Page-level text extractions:
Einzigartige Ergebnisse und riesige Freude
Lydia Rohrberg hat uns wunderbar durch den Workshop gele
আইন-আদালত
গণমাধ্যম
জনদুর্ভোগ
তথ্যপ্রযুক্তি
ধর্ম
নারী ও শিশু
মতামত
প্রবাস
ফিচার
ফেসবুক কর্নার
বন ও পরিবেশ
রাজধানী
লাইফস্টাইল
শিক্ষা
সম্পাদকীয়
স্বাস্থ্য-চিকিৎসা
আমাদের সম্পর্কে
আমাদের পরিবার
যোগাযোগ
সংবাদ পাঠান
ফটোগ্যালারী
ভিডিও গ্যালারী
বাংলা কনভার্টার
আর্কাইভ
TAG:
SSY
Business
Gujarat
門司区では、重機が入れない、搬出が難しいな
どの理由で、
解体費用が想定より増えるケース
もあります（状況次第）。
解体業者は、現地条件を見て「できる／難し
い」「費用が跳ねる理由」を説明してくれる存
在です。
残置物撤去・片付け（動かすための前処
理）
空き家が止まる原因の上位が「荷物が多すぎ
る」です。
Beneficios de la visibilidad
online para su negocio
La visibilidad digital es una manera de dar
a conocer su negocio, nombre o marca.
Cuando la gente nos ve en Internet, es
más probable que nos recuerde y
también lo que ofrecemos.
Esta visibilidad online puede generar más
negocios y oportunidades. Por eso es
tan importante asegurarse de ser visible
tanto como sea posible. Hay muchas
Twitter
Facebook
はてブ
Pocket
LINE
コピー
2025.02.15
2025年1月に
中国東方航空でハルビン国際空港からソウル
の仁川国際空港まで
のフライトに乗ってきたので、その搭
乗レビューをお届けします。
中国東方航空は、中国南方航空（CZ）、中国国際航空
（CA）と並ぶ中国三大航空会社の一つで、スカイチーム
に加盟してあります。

* Exercise aim: Pull every line holding "visibilidad" out of the records.

* Exercise result:
Beneficios de la visibilidad
La visibilidad digital es una manera de dar
Esta visibilidad online puede generar más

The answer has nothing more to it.